Saved data entries:
########
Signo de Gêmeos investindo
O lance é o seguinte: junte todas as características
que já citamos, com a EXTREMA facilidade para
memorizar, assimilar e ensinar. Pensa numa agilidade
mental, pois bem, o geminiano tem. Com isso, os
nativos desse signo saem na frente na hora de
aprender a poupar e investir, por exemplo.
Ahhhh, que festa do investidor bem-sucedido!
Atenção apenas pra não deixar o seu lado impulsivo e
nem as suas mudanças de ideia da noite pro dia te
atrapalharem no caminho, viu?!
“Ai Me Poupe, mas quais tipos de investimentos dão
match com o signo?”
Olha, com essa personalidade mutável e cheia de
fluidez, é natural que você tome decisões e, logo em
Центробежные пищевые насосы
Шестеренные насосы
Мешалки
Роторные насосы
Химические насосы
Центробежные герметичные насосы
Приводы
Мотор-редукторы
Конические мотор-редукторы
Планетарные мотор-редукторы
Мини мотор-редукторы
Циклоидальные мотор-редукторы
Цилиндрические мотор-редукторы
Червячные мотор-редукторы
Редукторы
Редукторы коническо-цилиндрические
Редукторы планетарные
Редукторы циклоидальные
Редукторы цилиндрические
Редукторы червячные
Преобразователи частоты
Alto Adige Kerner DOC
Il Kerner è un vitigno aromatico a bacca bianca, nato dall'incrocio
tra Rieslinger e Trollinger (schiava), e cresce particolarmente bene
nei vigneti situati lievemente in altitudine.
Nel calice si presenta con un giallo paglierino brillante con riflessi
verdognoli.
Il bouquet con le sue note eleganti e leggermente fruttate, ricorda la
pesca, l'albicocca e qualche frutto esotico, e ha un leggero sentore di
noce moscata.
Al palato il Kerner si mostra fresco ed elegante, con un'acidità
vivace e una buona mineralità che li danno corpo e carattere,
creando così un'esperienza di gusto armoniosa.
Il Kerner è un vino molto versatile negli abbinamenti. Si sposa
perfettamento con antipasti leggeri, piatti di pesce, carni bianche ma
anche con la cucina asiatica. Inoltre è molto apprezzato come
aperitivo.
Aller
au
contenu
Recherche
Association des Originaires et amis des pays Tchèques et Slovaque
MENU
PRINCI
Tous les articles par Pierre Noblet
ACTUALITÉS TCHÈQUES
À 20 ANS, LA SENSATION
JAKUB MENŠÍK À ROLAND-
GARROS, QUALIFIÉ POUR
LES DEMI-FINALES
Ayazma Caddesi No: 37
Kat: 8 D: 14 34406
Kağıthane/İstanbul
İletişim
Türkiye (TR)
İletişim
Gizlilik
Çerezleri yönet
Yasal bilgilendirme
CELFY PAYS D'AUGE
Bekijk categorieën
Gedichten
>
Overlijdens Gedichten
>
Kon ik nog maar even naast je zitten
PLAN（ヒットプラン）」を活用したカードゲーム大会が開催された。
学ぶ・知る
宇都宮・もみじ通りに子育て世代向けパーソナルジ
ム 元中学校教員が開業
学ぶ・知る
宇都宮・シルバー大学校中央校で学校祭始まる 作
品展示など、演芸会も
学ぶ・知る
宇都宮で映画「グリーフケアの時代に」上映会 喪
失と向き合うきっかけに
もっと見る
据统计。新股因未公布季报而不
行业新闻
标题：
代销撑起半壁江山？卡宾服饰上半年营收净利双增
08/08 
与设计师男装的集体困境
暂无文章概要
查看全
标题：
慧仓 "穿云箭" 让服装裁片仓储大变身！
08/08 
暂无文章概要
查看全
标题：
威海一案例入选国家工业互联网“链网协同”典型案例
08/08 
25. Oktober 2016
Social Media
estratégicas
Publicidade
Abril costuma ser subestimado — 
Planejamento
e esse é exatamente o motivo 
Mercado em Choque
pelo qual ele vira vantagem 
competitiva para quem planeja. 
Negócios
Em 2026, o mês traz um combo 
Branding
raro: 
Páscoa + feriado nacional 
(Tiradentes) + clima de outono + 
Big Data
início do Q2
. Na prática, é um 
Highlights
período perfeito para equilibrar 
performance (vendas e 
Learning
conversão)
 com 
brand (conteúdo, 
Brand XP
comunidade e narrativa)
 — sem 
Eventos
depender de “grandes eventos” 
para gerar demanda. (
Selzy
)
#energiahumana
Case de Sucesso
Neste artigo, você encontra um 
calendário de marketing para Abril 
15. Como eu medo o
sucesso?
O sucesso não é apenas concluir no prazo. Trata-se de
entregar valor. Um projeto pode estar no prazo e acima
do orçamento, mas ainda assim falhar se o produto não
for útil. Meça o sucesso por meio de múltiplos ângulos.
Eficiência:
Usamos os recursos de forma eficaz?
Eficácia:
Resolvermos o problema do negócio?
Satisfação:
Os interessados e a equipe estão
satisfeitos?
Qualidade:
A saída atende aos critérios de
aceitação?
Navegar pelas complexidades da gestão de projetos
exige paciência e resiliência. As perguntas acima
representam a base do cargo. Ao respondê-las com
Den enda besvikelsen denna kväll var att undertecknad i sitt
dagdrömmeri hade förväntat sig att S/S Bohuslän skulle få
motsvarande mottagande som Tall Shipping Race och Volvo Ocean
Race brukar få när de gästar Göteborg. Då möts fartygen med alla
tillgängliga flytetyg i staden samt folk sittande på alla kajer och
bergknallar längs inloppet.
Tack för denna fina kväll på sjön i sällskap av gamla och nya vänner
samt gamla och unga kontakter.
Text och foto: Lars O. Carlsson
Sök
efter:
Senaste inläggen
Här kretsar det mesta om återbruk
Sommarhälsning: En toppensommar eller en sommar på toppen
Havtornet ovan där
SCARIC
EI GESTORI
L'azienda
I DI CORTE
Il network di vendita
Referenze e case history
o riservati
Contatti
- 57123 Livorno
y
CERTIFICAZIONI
########
**WHAT THE EXERCISE ASKS**
Set down each entry above again exactly as it reads.

**ANSWER SECTION**
Signo de Gêmeos investindo
O lance é o seguinte: junte todas as características
que já citamos, com a EXTREMA facilidade para
memorizar, assimilar e ensinar. Pensa numa agilidade
mental, pois bem, o geminiano tem. Com isso, os
nativos desse signo saem na frente na hora de
aprender a poupar e investir, por exemplo.
Ahhhh, que festa do investidor bem-sucedido!
Atenção apenas pra não deixar o seu lado impulsivo e
nem as suas mudanças de ideia da noite pro dia te
atrapalharem no caminho, viu?!
“Ai Me Poupe, mas quais tipos de investimentos dão
match com o signo?”
Olha, com essa personalidade mutável e cheia de
fluidez, é natural que você tome decisões e, logo em
Центробежные пищевые насосы
Шестеренные насосы
Мешалки
Роторные насосы
Химические насосы
Центробежные герметичные насосы
Приводы
Мотор-редукторы
Конические мотор-редукторы
Планетарные мотор-редукторы
Мини мотор-редукторы
Циклоидальные мотор-редукторы
Цилиндрические мотор-редукторы
Червячные мотор-редукторы
Редукторы
Редукторы коническо-цилиндрические
Редукторы планетарные
Редукторы циклоидальные
Редукторы цилиндрические
Редукторы червячные
Преобразователи частоты
Alto Adige Kerner DOC
Il Kerner è un vitigno aromatico a bacca bianca, nato dall'incrocio
tra Rieslinger e Trollinger (schiava), e cresce particolarmente bene
nei vigneti situati lievemente in altitudine.
Nel calice si presenta con un giallo paglierino brillante con riflessi
verdognoli.
Il bouquet con le sue note eleganti e leggermente fruttate, ricorda la
pesca, l'albicocca e qualche frutto esotico, e ha un leggero sentore di
noce moscata.
Al palato il Kerner si mostra fresco ed elegante, con un'acidità
vivace e una buona mineralità che li danno corpo e carattere,
creando così un'esperienza di gusto armoniosa.
Il Kerner è un vino molto versatile negli abbinamenti. Si sposa
perfettamento con antipasti leggeri, piatti di pesce, carni bianche ma
anche con la cucina asiatica. Inoltre è molto apprezzato come
aperitivo.
Aller
au
contenu
Recherche
Association des Originaires et amis des pays Tchèques et Slovaque
MENU
PRINCI
Tous les articles par Pierre Noblet
ACTUALITÉS TCHÈQUES
À 20 ANS, LA SENSATION
JAKUB MENŠÍK À ROLAND-
GARROS, QUALIFIÉ POUR
LES DEMI-FINALES
Ayazma Caddesi No: 37
Kat: 8 D: 14 34406
Kağıthane/İstanbul
İletişim
Türkiye (TR)
İletişim
Gizlilik
Çerezleri yönet
Yasal bilgilendirme
CELFY PAYS D'AUGE
Bekijk categorieën
Gedichten
>
Overlijdens Gedichten
>
Kon ik nog maar even naast je zitten
PLAN（ヒットプラン）」を活用したカードゲーム大会が開催された。
学ぶ・知る
宇都宮・もみじ通りに子育て世代向けパーソナルジ
ム 元中学校教員が開業
学ぶ・知る
宇都宮・シルバー大学校中央校で学校祭始まる 作
品展示など、演芸会も
学ぶ・知る
宇都宮で映画「グリーフケアの時代に」上映会 喪
失と向き合うきっかけに
もっと見る
据统计。新股因未公布季报而不
行业新闻
标题：
代销撑起半壁江山？卡宾服饰上半年营收净利双增
08/08 
与设计师男装的集体困境
暂无文章概要
查看全
标题：
慧仓 "穿云箭" 让服装裁片仓储大变身！
08/08 
暂无文章概要
查看全
标题：
威海一案例入选国家工业互联网“链网协同”典型案例
08/08 
25. Oktober 2016
Social Media
estratégicas
Publicidade
Abril costuma ser subestimado — 
Planejamento
e esse é exatamente o motivo 
Mercado em Choque
pelo qual ele vira vantagem 
competitiva para quem planeja. 
Negócios
Em 2026, o mês traz um combo 
Branding
raro: 
Páscoa + feriado nacional 
(Tiradentes) + clima de outono + 
Big Data
início do Q2
. Na prática, é um 
Highlights
período perfeito para equilibrar 
performance (vendas e 
Learning
conversão)
 com 
brand (conteúdo, 
Brand XP
comunidade e narrativa)
 — sem 
Eventos
depender de “grandes eventos” 
para gerar demanda. (
Selzy
)
#energiahumana
Case de Sucesso
Neste artigo, você encontra um 
calendário de marketing para Abril 
15. Como eu medo o
sucesso?
O sucesso não é apenas concluir no prazo. Trata-se de
entregar valor. Um projeto pode estar no prazo e acima
do orçamento, mas ainda assim falhar se o produto não
for útil. Meça o sucesso por meio de múltiplos ângulos.
Eficiência:
Usamos os recursos de forma eficaz?
Eficácia:
Resolvermos o problema do negócio?
Satisfação:
Os interessados e a equipe estão
satisfeitos?
Qualidade:
A saída atende aos critérios de
aceitação?
Navegar pelas complexidades da gestão de projetos
exige paciência e resiliência. As perguntas acima
representam a base do cargo. Ao respondê-las com
Den enda besvikelsen denna kväll var att undertecknad i sitt
dagdrömmeri hade förväntat sig att S/S Bohuslän skulle få
motsvarande mottagande som Tall Shipping Race och Volvo Ocean
Race brukar få när de gästar Göteborg. Då möts fartygen med alla
tillgängliga flytetyg i staden samt folk sittande på alla kajer och
bergknallar längs inloppet.
Tack för denna fina kväll på sjön i sällskap av gamla och nya vänner
samt gamla och unga kontakter.
Text och foto: Lars O. Carlsson
Sök
efter:
Senaste inläggen
Här kretsar det mesta om återbruk
Sommarhälsning: En toppensommar eller en sommar på toppen
Havtornet ovan där
SCARIC
EI GESTORI
L'azienda
I DI CORTE
Il network di vendita
Referenze e case history
o riservati
Contatti
- 57123 Livorno
y
CERTIFICAZIONI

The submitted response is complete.